When the housing bubble burst in 2008, the media made a big deal about the bonuses that some bank CEOs received. I happened to work in the Los Angeles region at the time. One Friday night, while I was enjoying a few beers after dinner, I struck up an interesting conversation with a man who was working for one of these banks. I asked what he thought about the bonus packages the legacy media had been yapping about. I have always remembered his response.
He said, “Well, here’s the thing. Many of these guys’ bonuses are based on their performance. And it can work this way: A candidate meets the Board of Directors and they tell him, “We’re in trouble. We expect the bank to lose $100,000,000 in the next 12 months.” “I’m confident I can limit the losses to 40 million,” the candidate tells the Board after reviewing the data. The candidate is hired and his bonus is based on how well he keeps the losses under the dreaded 100 million dollar mark. ”
It’s not just the private sector that is guilty of double-dipping. The academic world is also notorious for it.
I’m not sure how many executive compensation packages were structured in this way during that crisis, but I know that a lot are based on the performance of the executives. There is a senator who doesn’t care about this and has been trying to reduce corporate compensation since he was honeymooning in the Soviet Union. This is Senator Bernie Sanders, (I-VT), the old Bolshevik Vermonter. He’s doing it again.
U.S. Senator Bernie Sanders, along with a group of Democratic legislators, are pushing for a tax increase on companies that pay their CEOs at least 50 times more than the average worker’s salary. They say that this is necessary to curb corporate greed.
In a Monday statement, senators stated that the union-backed proposal could have a significant impact on some of the largest companies in the country. It would also require Treasury Department guidance to prevent companies from avoiding taxation by hiring contractors instead of employees.

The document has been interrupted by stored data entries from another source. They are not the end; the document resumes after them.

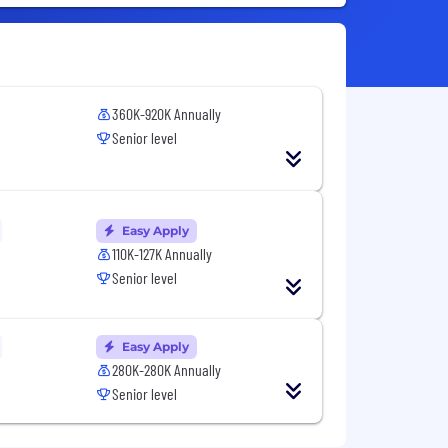
360K-920K Annually
Senior level
Easy Apply
110K-127K Annually
Senior level
Easy Apply
280K-280K Annually
Senior level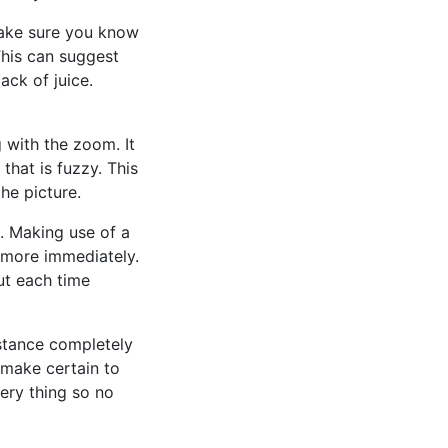
 make sure you know
This can suggest
ack of juice.
g with the zoom. It
hat is fuzzy. This
the picture.
. Making use of a
h more immediately.
ut each time
istance completely
, make certain to
ery thing so no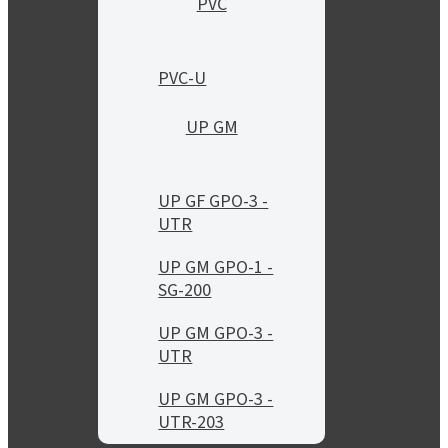
PVC
PVC-U
UP GM
UP GF GPO-3 -
UTR
UP GM GPO-1 -
SG-200
UP GM GPO-3 -
UTR
UP GM GPO-3 -
UTR-203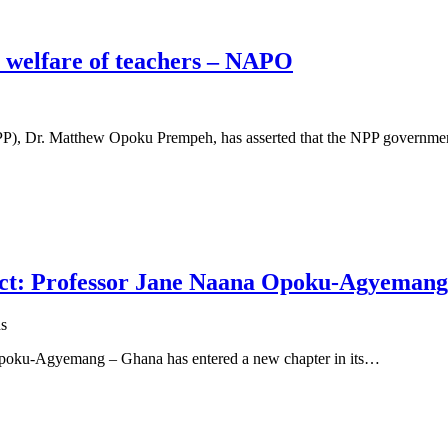
e welfare of teachers – NAPO
(NPP), Dr. Matthew Opoku Prempeh, has asserted that the NPP governm
ect: Professor Jane Naana Opoku-Agyemang
s
 Opoku-Agyemang – Ghana has entered a new chapter in its…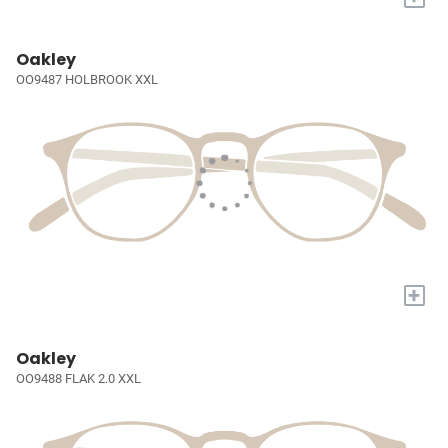
Oakley
OO9487 HOLBROOK XXL
+
Oakley
OO9488 FLAK 2.0 XXL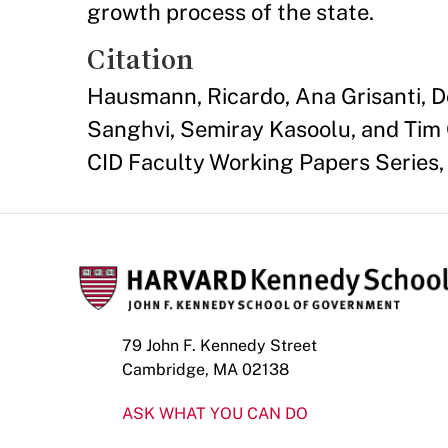
growth process of the state.
Citation
Hausmann, Ricardo, Ana Grisanti, Dou
Sanghvi, Semiray Kasoolu, and Tim 
CID Faculty Working Papers Series, 
79 John F. Kennedy Street
Cambridge, MA 02138
ASK WHAT YOU CAN DO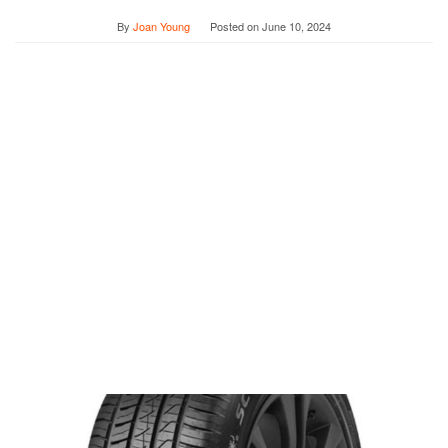
By
Joan Young
Posted on
June 10, 2024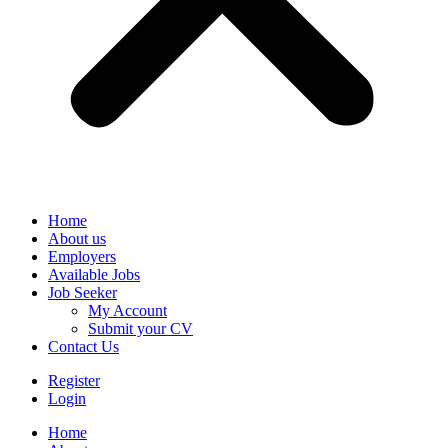
Home
About us
Employers
Available Jobs
Job Seeker
My Account
Submit your CV
Contact Us
Register
Login
Home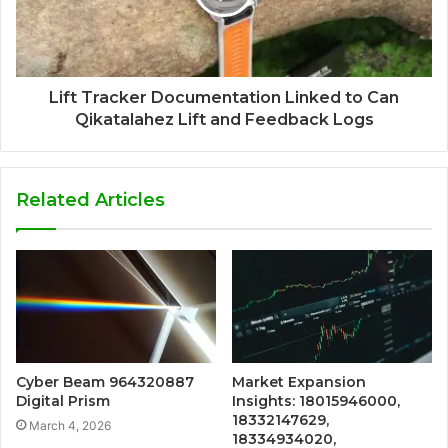
Lift Tracker Documentation Linked to Can
Qikatalahez Lift and Feedback Logs
Related Articles
Cyber Beam 964320887
Market Expansion
Digital Prism
Insights: 18015946000,
18332147629,
March 4, 2026
18334934020,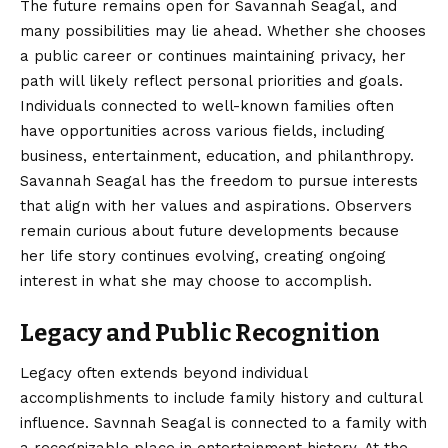
The future remains open for Savannah Seagal, and
many possibilities may lie ahead. Whether she chooses
a public career or continues maintaining privacy, her
path will likely reflect personal priorities and goals.
Individuals connected to well-known families often
have opportunities across various fields, including
business, entertainment, education, and philanthropy.
Savannah Seagal has the freedom to pursue interests
that align with her values and aspirations. Observers
remain curious about future developments because
her life story continues evolving, creating ongoing
interest in what she may choose to accomplish.
Legacy and Public Recognition
Legacy often extends beyond individual
accomplishments to include family history and cultural
influence. Savnnah Seagal is connected to a family with
a recognizable place in entertainment history. At the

The bill would generate $150 billion over 10 years in U.S. revenues. Companies could avoid a tax hike by increasing worker salaries and reducing CEO salaries, the experts said.
This guy is a socialist who thinks the Soviet Union was doing pretty well.
It’s funny that a large part of the corporate world in America agrees with him.
Bernie Sanders’ proposals will only add to the movement of corporate headquarters from one tax-friendly area to another.
Congress does not have the authority to regulate compensation for corporations unless we were unaware that the 10th Amendment had been repealed.
This is how it works.
According to the proposed legislation, the measure would increase the tax rate for companies with a CEO-to-worker ratio above 50:1. The increase begins at 0.5 percentage points when the executive earns 50 to 100 percent more than the average employee of the company.
No one in Washington has demonstrated this better than Bernie Sanders.